I'm having a heart attack, call my waiter.

These people really irritate my elitist gizzard.
posted by skallas at 3:08 AM on July 11, 2002


Kudos to semmi! What a great job of summarizing most of what I don't like about America today.
posted by Irontom at 6:45 AM on July 11, 2002


In defense of waiting as a profession, I have to chime in about Europe. If you go to a world-class restaurant such as Taillevent in Paris or Harry's Bar in Venice, one of the most important things is the service - to the point where waiters are highly respected people, and require a lot of training and experience. It is not uncommon to find a waiter who spends their whole life waiting tables, culminating in a job at one of the world's finest restaurants, and this is an achievement that many people respect.

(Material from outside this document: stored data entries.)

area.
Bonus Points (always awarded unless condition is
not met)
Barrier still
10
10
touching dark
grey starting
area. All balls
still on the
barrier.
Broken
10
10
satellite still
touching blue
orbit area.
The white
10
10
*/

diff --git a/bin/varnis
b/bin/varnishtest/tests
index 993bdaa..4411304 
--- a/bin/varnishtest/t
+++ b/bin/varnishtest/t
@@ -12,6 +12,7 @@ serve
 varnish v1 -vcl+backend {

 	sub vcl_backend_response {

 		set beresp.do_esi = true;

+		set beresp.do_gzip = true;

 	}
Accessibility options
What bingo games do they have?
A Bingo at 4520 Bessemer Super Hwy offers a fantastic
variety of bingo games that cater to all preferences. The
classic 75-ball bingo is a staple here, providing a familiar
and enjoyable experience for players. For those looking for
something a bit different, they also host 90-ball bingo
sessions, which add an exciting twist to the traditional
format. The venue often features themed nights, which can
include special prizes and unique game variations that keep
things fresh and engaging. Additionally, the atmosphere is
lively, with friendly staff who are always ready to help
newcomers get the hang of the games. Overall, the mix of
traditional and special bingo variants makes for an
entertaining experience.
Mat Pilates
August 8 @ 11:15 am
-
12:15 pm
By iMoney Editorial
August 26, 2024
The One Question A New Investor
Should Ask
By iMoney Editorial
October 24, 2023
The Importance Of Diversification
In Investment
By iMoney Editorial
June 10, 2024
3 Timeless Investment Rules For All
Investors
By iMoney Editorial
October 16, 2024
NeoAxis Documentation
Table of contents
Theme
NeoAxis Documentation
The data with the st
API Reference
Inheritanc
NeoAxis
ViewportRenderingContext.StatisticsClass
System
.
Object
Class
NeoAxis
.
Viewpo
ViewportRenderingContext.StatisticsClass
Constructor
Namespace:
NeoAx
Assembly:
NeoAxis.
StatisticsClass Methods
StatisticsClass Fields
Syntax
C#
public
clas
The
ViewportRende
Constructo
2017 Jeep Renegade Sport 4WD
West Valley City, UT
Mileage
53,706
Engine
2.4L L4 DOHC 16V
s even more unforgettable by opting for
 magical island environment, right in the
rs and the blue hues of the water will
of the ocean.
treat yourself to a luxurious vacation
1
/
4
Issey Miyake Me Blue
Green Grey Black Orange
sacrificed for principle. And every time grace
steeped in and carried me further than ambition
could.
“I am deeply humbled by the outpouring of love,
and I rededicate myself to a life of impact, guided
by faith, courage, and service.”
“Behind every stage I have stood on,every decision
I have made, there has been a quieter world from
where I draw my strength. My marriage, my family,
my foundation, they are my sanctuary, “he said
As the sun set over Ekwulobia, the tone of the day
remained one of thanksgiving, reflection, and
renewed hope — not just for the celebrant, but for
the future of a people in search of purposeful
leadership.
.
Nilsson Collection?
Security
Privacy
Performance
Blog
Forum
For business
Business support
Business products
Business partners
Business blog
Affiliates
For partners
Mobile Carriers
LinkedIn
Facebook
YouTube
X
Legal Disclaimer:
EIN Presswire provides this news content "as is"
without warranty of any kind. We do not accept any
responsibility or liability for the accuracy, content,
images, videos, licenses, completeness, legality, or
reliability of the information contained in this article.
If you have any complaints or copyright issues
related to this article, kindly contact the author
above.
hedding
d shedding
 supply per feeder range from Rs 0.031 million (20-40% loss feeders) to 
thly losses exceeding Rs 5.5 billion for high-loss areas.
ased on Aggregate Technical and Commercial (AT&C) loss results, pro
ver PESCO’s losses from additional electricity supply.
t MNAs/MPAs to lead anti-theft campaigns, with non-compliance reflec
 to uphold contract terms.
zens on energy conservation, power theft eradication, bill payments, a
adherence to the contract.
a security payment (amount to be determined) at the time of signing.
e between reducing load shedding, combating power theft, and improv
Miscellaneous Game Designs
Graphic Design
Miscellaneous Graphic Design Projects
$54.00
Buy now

Some of the qualities that a true waiter nees have been mentioned above, but one tidbit I noticed recently is that while dining at really good restaurants in Europe, it is not surprising to find that your waiter can speak upwards of 4, or 5 (and maybe more) languages. These waiters aren't doing it as a simple money job like people so often do around here.
posted by swank6 at 10:15 AM on July 11, 2002


(Currently a newbie waitress.) Of course, I'm screwed anyway, being a girl - I'll have to save up for that sex-change to reach the highest pinnacle in serving. =P


OK, I saw the smiley and I know you're joking, but... do you really believe that the sexism in the waiting industry runs that way? (I waited tables for 5 years.) I've been told "we don't hire men here". Attractive waitresses make several times what men do in tips. Sadly, I've seen some of the most talented waitresses I know outearned by a factor of 2-3x by some bimbo straight off the street who's built like a porn star.
posted by swell at 10:39 PM on July 11, 2002


When I read the story about the Galatoire's waiter controversy in this paper two Sundays ago, I was struck by three notions.

1) That my colleague Brett Anderson had told perhaps the most exotic and revealing story about New Orleans that I have read in 10 years; 2) that it was destined to become a national story and 3) that I could really go for some sauteed soft-shell crab.